Everybody has a personality, or a characteristic manner of thinking, feeling, behaving, and relating to others. Some persons are typically introverted and withdrawn; others are more extraverted and outgoing. Some persons are characteristically agreeable, cooperative, and even altruistic, whereas others might be consistently argumentative, self-centered, and exploitative. The personality traits that distinguish one person from another have been shown to have substantial temporal stability, heritability, cross-situational consistency, and functional relevance to a wide variety of important life outcomes, including (but not limited to) career success, well-being, marital stability, and physical health (Pervin & John, 1999).
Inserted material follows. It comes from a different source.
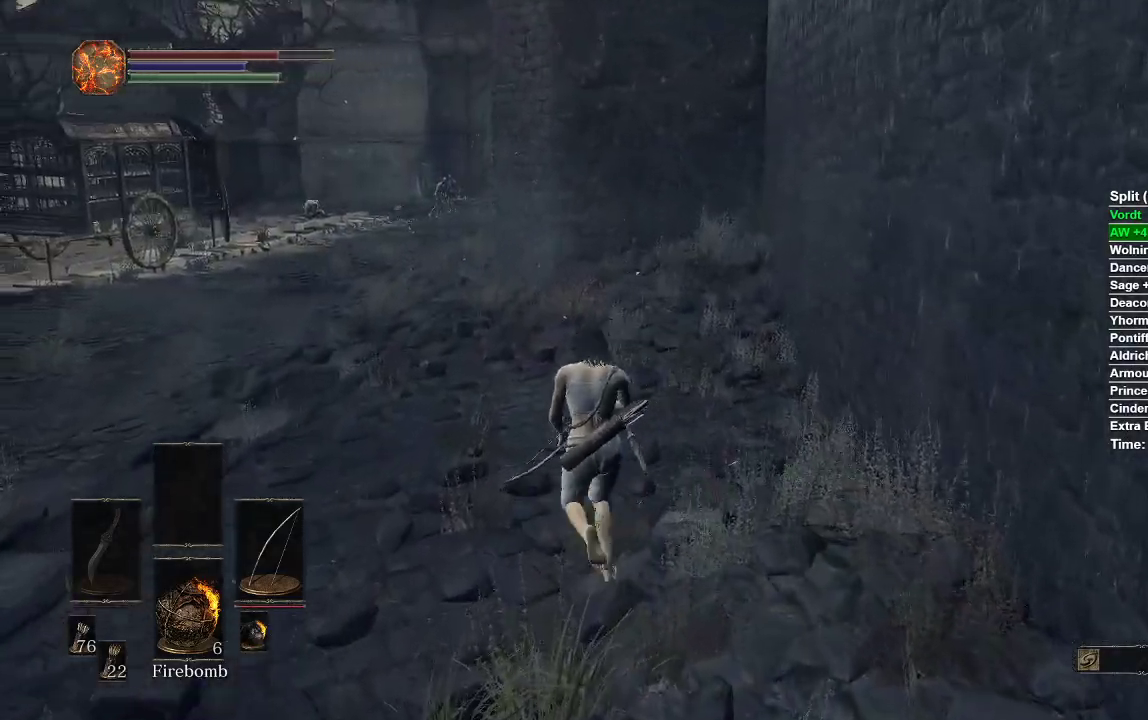
{"dt_ms": 500, "buttons": [], "left_stick": "up", "right_stick": "center", "events": []}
Personality traits are important to consider when attempting to explain gender differences in depression for two fundamental reasons. First, there is a considerable amount of research indicating that some personality traits do provide a vulnerability to the occurrence of mood disorders, and, second, these personality traits have been shown to obtain consistent gender differences.
DEPENDENCY, DEPRESSION, AND WOMEN
One of the more heavily researched personality dispositions for the development of depressive episodes is the personality trait of dependency (Clark, Watson, & Mineka, 1994). Dependency has been studied extensively within general personality research, assessed typically by the Depressive Experience Questionnaire (Blatt & Zuroff, 1992; Santor, Zuroff, & Fielding, 1997), the Sociotropy-Autonomy Scale (SAS; Robins, Hayes, Block, Kramer, & Villena, 1995), the Personality Style Inventory (Robins et al., 1995), or the Interpersonal Dependency Inventory (IDI; Hirschfield et al., 1977).